Berkeley Laboratory scientists designed simulations to determine how much biofuel is needed for the whole bioproduct extraction process to be labeled as cost-efficient. Their results showed that the target levels are actually modest and within reach.

The development of biofuels over the past years is part of the strategy to decrease the demand for petroleum-based gasoline, diesel, and jet fuels. However, biofuels are yet to reach the level where they can compete with petroleum-based fuels in terms of cost production. Conventional biofuel production often involves genetically engineered plants that can produce essential chemical compounds, or bioproducts. These bioproducts are extracted from the plant, and the remaining plant parts are converted into fuel. This led scientists from the Berkeley Laboratory to investigate exactly how much bioproduct does a plant need to determine if the whole extraction process to be determined efficient, and how much bioproduct should be produced to reach the target ethanol selling price of USD 2.50 per gallon.
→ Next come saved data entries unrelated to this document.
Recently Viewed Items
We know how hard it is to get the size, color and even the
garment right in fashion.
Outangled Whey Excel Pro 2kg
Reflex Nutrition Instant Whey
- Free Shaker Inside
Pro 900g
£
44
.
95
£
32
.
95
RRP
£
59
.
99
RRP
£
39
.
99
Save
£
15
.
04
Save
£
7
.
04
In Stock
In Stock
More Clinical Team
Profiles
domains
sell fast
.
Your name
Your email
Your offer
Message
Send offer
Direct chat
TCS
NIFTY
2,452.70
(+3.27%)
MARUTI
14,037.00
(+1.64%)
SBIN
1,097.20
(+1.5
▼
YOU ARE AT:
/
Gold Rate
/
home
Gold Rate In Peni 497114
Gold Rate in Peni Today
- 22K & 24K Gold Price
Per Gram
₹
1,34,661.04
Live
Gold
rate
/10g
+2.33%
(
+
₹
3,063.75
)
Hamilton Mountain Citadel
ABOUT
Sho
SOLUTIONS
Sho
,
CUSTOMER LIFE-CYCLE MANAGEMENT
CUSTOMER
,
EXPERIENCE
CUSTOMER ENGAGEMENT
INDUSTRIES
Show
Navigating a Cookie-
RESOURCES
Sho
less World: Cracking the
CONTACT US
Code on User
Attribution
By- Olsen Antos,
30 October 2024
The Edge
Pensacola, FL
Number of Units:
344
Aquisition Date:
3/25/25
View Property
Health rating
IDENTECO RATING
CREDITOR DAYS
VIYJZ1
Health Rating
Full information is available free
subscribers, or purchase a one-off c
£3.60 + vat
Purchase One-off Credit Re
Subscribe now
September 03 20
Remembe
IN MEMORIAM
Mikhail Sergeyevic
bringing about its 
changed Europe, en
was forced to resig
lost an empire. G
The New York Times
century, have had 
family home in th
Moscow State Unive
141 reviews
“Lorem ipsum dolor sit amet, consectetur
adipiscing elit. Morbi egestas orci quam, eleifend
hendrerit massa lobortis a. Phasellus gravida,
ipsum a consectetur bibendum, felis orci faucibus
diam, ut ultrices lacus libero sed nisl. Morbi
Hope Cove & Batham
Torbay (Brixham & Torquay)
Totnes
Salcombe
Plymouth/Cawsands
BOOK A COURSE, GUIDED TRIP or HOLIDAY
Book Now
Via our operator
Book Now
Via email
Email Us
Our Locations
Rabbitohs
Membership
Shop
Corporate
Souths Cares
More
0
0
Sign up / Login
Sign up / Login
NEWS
To do this, the researchers studied existing data of well-studied plant-based bioproduct production. They used this data to make simulations that will determine the factors involved in extracting bioproducts using the context of bioethanol refinery, which means that bioproducts will be extracted from the plant and the remaining plant materials will be converted to ethanol. Their results determined that the bioproduct levels needed to accumulate in plants to offset the production cost recovery is quite feasible. Using limonene as an example, they calculated that an accumulated 0.6% of biomass dry weight would already produce net economic benefits to biorefineries. To illustrate, it means harvesting 10 dry metric tons of sorghum mass from one acre will only need 130 pounds of recovered limonene from that biomass to say that the whole production process is efficient.


According to the scientists, this new finding can provide new insights into the role of bioproducts to improve biorefinery economics. The results also offer the first quantitative basis for implementation of this cost-saving strategy for future studies on plant-based biofuel breeding and engineering. The scientists also recommended that crops need to be engineered to produce a broad range of bioproducts in order to provide options and diversify products in the market.


The news was released by Berkeley Lab while the study's details are published in PNAS.